#### [ASSIGNED TASK]
Should an entry contain an image, omit it and repeat the rest exactly.

#### [SOURCE MATERIAL]
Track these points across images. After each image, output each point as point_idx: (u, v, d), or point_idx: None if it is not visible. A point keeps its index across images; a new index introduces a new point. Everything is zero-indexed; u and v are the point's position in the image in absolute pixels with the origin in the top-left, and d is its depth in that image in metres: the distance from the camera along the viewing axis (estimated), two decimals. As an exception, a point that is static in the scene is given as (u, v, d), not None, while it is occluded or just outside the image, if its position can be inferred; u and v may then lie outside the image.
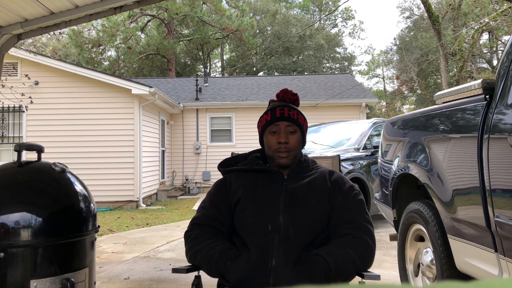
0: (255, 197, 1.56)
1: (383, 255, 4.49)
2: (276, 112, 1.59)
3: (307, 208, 1.52)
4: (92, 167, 8.64)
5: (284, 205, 1.52)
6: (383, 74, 38.47)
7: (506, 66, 1.85)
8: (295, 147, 1.58)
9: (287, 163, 1.58)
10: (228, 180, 1.65)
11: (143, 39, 24.21)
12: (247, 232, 1.52)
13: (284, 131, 1.57)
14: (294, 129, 1.58)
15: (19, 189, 1.72)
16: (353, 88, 13.60)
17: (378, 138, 6.19)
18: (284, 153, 1.57)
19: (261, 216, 1.51)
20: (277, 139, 1.57)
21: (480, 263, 1.89)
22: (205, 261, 1.49)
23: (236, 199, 1.59)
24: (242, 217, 1.55)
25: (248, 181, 1.61)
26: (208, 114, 12.70)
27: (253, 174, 1.63)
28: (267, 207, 1.53)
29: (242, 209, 1.55)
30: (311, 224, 1.51)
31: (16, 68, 8.91)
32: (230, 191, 1.62)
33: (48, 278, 1.63)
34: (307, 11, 34.03)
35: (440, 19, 17.70)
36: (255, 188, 1.58)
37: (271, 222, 1.49)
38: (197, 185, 12.30)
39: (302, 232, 1.49)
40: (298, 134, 1.59)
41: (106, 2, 3.18)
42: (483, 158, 1.78)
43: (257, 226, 1.50)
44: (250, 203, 1.55)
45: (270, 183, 1.59)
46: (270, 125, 1.59)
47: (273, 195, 1.55)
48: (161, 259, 4.46)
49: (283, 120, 1.57)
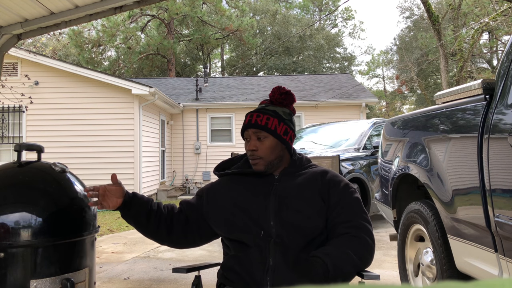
0: (246, 201, 1.54)
1: (383, 255, 4.49)
2: (246, 119, 1.59)
3: (296, 212, 1.49)
4: (92, 167, 8.63)
5: (273, 208, 1.50)
6: (383, 74, 38.51)
7: (506, 66, 1.85)
8: (266, 154, 1.55)
9: (260, 170, 1.56)
10: (222, 183, 1.65)
11: (143, 39, 24.22)
12: (238, 234, 1.51)
13: (253, 139, 1.56)
14: (264, 135, 1.54)
15: (19, 189, 1.72)
16: (353, 88, 13.60)
17: (378, 138, 6.19)
18: (255, 160, 1.56)
19: (252, 220, 1.50)
20: (248, 146, 1.57)
21: (480, 263, 1.89)
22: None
23: (225, 201, 1.58)
24: (233, 221, 1.53)
25: (239, 184, 1.60)
26: (208, 114, 12.71)
27: (244, 177, 1.62)
28: (257, 210, 1.51)
29: (232, 213, 1.54)
30: (302, 227, 1.48)
31: (16, 68, 8.91)
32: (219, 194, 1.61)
33: (48, 278, 1.63)
34: (307, 11, 34.03)
35: (440, 19, 17.71)
36: (246, 192, 1.57)
37: (262, 227, 1.48)
38: (197, 185, 12.29)
39: (295, 236, 1.47)
40: (270, 140, 1.55)
41: (106, 2, 3.18)
42: (483, 158, 1.78)
43: (249, 230, 1.49)
44: (239, 207, 1.54)
45: (260, 185, 1.57)
46: (243, 133, 1.60)
47: (263, 198, 1.53)
48: (161, 259, 4.46)
49: (250, 128, 1.56)
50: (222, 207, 1.57)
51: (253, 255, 1.45)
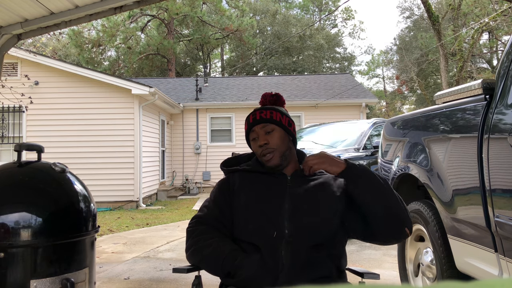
0: (259, 201, 1.53)
1: (383, 255, 4.49)
2: (250, 119, 1.60)
3: (311, 214, 1.48)
4: (92, 167, 8.64)
5: (288, 210, 1.49)
6: (383, 74, 38.51)
7: (506, 66, 1.85)
8: (278, 144, 1.56)
9: (276, 163, 1.55)
10: (232, 180, 1.62)
11: (143, 39, 24.22)
12: (251, 236, 1.49)
13: (261, 134, 1.57)
14: (271, 128, 1.57)
15: (19, 189, 1.72)
16: (353, 88, 13.60)
17: (378, 138, 6.18)
18: (268, 154, 1.55)
19: (266, 220, 1.48)
20: (258, 144, 1.57)
21: (480, 263, 1.89)
22: (212, 256, 1.46)
23: (239, 200, 1.56)
24: (246, 221, 1.51)
25: (252, 183, 1.58)
26: (208, 114, 12.71)
27: (256, 175, 1.60)
28: (271, 211, 1.49)
29: (246, 213, 1.52)
30: (316, 229, 1.47)
31: (16, 68, 8.91)
32: (233, 191, 1.59)
33: (48, 278, 1.63)
34: (307, 11, 34.04)
35: (440, 19, 17.70)
36: (259, 191, 1.55)
37: (276, 228, 1.46)
38: (197, 185, 12.29)
39: (308, 238, 1.45)
40: (278, 131, 1.57)
41: (106, 2, 3.18)
42: (483, 158, 1.78)
43: (261, 230, 1.47)
44: (253, 207, 1.52)
45: (274, 185, 1.55)
46: (249, 134, 1.61)
47: (277, 199, 1.52)
48: (161, 259, 4.46)
49: (257, 124, 1.58)
50: (240, 206, 1.55)
51: (265, 256, 1.43)
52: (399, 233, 1.44)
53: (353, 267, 1.61)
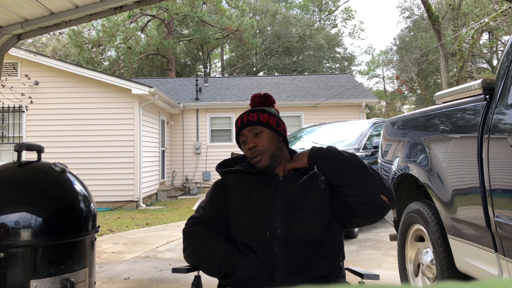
0: (251, 201, 1.54)
1: (383, 255, 4.49)
2: (238, 123, 1.63)
3: (303, 213, 1.50)
4: (92, 167, 8.64)
5: (279, 209, 1.50)
6: (383, 74, 38.49)
7: (506, 66, 1.85)
8: (266, 146, 1.57)
9: (265, 165, 1.57)
10: (226, 181, 1.65)
11: (143, 39, 24.21)
12: (245, 237, 1.51)
13: (250, 137, 1.59)
14: (259, 130, 1.58)
15: (19, 189, 1.72)
16: (353, 88, 13.60)
17: (378, 138, 6.18)
18: (258, 157, 1.56)
19: (258, 220, 1.50)
20: (247, 147, 1.59)
21: (480, 263, 1.89)
22: (209, 257, 1.48)
23: (232, 201, 1.58)
24: (239, 222, 1.53)
25: (244, 184, 1.60)
26: (208, 114, 12.71)
27: (249, 176, 1.62)
28: (263, 211, 1.51)
29: (239, 214, 1.54)
30: (309, 228, 1.48)
31: (16, 68, 8.91)
32: (227, 192, 1.61)
33: (48, 278, 1.63)
34: (307, 11, 34.03)
35: (440, 19, 17.70)
36: (251, 192, 1.57)
37: (268, 228, 1.48)
38: (197, 185, 12.30)
39: (301, 236, 1.47)
40: (266, 133, 1.58)
41: (106, 2, 3.18)
42: (483, 158, 1.78)
43: (254, 231, 1.49)
44: (246, 207, 1.54)
45: (266, 186, 1.57)
46: (239, 137, 1.64)
47: (269, 199, 1.53)
48: (161, 259, 4.46)
49: (245, 127, 1.60)
50: (233, 206, 1.57)
51: (260, 256, 1.44)
52: (377, 204, 1.43)
53: (353, 267, 1.62)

#### [ANSWER AREA]
Track these points across images. After each image, output each point as point_idx: (u, v, d), or point_idx: None if it is not visible. A point keeps its index across images; a new index introduces a new point. Everything is zero-indexed; u and v are the point's position in the image in absolute pixels with the origin in the top-left, and d is its depth in that image in metres: the distance from the camera along the viewing axis (estimated), two decimals. As an exception, a point that is static in the scene is given as (u, v, d), not None, while it is occluded or just outside the image, if its position can be inferred; u and v may then lie outside the image.
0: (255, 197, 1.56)
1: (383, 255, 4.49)
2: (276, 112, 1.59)
3: (307, 208, 1.52)
4: (92, 167, 8.64)
5: (284, 205, 1.52)
6: (383, 74, 38.47)
7: (506, 66, 1.85)
8: (295, 147, 1.58)
9: (287, 163, 1.58)
10: (228, 180, 1.65)
11: (143, 39, 24.21)
12: (247, 232, 1.52)
13: (284, 131, 1.57)
14: (294, 129, 1.58)
15: (19, 189, 1.72)
16: (353, 88, 13.60)
17: (378, 138, 6.19)
18: (284, 153, 1.57)
19: (261, 216, 1.51)
20: (277, 139, 1.57)
21: (480, 263, 1.89)
22: (205, 261, 1.49)
23: (236, 199, 1.59)
24: (242, 217, 1.55)
25: (248, 181, 1.61)
26: (208, 114, 12.70)
27: (253, 174, 1.63)
28: (267, 207, 1.53)
29: (242, 209, 1.55)
30: (311, 224, 1.51)
31: (16, 68, 8.91)
32: (230, 191, 1.62)
33: (48, 278, 1.63)
34: (307, 11, 34.03)
35: (440, 19, 17.70)
36: (255, 188, 1.58)
37: (271, 222, 1.49)
38: (197, 185, 12.30)
39: (302, 232, 1.49)
40: (298, 134, 1.59)
41: (106, 2, 3.18)
42: (483, 158, 1.78)
43: (257, 226, 1.50)
44: (250, 203, 1.55)
45: (270, 183, 1.59)
46: (270, 125, 1.59)
47: (273, 195, 1.55)
48: (161, 259, 4.46)
49: (283, 120, 1.57)
0: (246, 201, 1.54)
1: (383, 255, 4.49)
2: (246, 119, 1.59)
3: (296, 212, 1.49)
4: (92, 167, 8.63)
5: (273, 208, 1.50)
6: (383, 74, 38.51)
7: (506, 66, 1.85)
8: (266, 154, 1.55)
9: (260, 170, 1.56)
10: (222, 183, 1.65)
11: (143, 39, 24.22)
12: (238, 234, 1.51)
13: (253, 139, 1.56)
14: (264, 135, 1.54)
15: (19, 189, 1.72)
16: (353, 88, 13.60)
17: (378, 138, 6.19)
18: (255, 160, 1.56)
19: (252, 220, 1.50)
20: (248, 146, 1.57)
21: (480, 263, 1.89)
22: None
23: (225, 201, 1.58)
24: (233, 221, 1.53)
25: (239, 184, 1.60)
26: (208, 114, 12.71)
27: (244, 177, 1.62)
28: (257, 210, 1.51)
29: (232, 213, 1.54)
30: (302, 227, 1.48)
31: (16, 68, 8.91)
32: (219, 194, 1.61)
33: (48, 278, 1.63)
34: (307, 11, 34.03)
35: (440, 19, 17.71)
36: (246, 192, 1.57)
37: (262, 227, 1.48)
38: (197, 185, 12.29)
39: (295, 236, 1.47)
40: (270, 140, 1.55)
41: (106, 2, 3.18)
42: (483, 158, 1.78)
43: (249, 230, 1.49)
44: (239, 207, 1.54)
45: (260, 185, 1.57)
46: (243, 133, 1.60)
47: (263, 198, 1.53)
48: (161, 259, 4.46)
49: (250, 128, 1.56)
50: (222, 207, 1.57)
51: (253, 255, 1.45)
0: (259, 201, 1.53)
1: (383, 255, 4.49)
2: (250, 119, 1.60)
3: (311, 214, 1.48)
4: (92, 167, 8.64)
5: (288, 210, 1.49)
6: (383, 74, 38.51)
7: (506, 66, 1.85)
8: (278, 144, 1.56)
9: (276, 163, 1.55)
10: (232, 180, 1.62)
11: (143, 39, 24.22)
12: (251, 236, 1.49)
13: (261, 134, 1.57)
14: (271, 128, 1.57)
15: (19, 189, 1.72)
16: (353, 88, 13.60)
17: (378, 138, 6.18)
18: (268, 154, 1.55)
19: (266, 220, 1.48)
20: (258, 144, 1.57)
21: (480, 263, 1.89)
22: (212, 256, 1.46)
23: (239, 200, 1.56)
24: (246, 221, 1.51)
25: (252, 183, 1.58)
26: (208, 114, 12.71)
27: (256, 175, 1.60)
28: (271, 211, 1.49)
29: (246, 213, 1.52)
30: (316, 229, 1.47)
31: (16, 68, 8.91)
32: (233, 191, 1.59)
33: (48, 278, 1.63)
34: (307, 11, 34.04)
35: (440, 19, 17.70)
36: (259, 191, 1.55)
37: (276, 228, 1.46)
38: (197, 185, 12.29)
39: (308, 238, 1.45)
40: (278, 131, 1.57)
41: (106, 2, 3.18)
42: (483, 158, 1.78)
43: (261, 230, 1.47)
44: (253, 207, 1.52)
45: (274, 185, 1.55)
46: (249, 134, 1.61)
47: (277, 199, 1.52)
48: (161, 259, 4.46)
49: (257, 124, 1.58)
50: (240, 206, 1.55)
51: (265, 256, 1.43)
52: (399, 233, 1.44)
53: (353, 267, 1.61)
0: (251, 201, 1.54)
1: (383, 255, 4.49)
2: (238, 123, 1.63)
3: (303, 213, 1.50)
4: (92, 167, 8.64)
5: (279, 209, 1.50)
6: (383, 74, 38.49)
7: (506, 66, 1.85)
8: (266, 146, 1.57)
9: (265, 165, 1.57)
10: (226, 181, 1.65)
11: (143, 39, 24.21)
12: (245, 237, 1.51)
13: (250, 137, 1.59)
14: (259, 130, 1.58)
15: (19, 189, 1.72)
16: (353, 88, 13.60)
17: (378, 138, 6.18)
18: (258, 157, 1.56)
19: (258, 220, 1.50)
20: (247, 147, 1.59)
21: (480, 263, 1.89)
22: (209, 257, 1.48)
23: (232, 201, 1.58)
24: (239, 222, 1.53)
25: (244, 184, 1.60)
26: (208, 114, 12.71)
27: (249, 176, 1.62)
28: (263, 211, 1.51)
29: (239, 214, 1.54)
30: (309, 228, 1.48)
31: (16, 68, 8.91)
32: (227, 192, 1.61)
33: (48, 278, 1.63)
34: (307, 11, 34.03)
35: (440, 19, 17.70)
36: (251, 192, 1.57)
37: (268, 228, 1.48)
38: (197, 185, 12.30)
39: (301, 236, 1.47)
40: (266, 133, 1.58)
41: (106, 2, 3.18)
42: (483, 158, 1.78)
43: (254, 231, 1.49)
44: (246, 207, 1.54)
45: (266, 186, 1.57)
46: (239, 137, 1.64)
47: (269, 199, 1.53)
48: (161, 259, 4.46)
49: (245, 127, 1.60)
50: (233, 206, 1.57)
51: (260, 256, 1.44)
52: (377, 204, 1.43)
53: (353, 267, 1.62)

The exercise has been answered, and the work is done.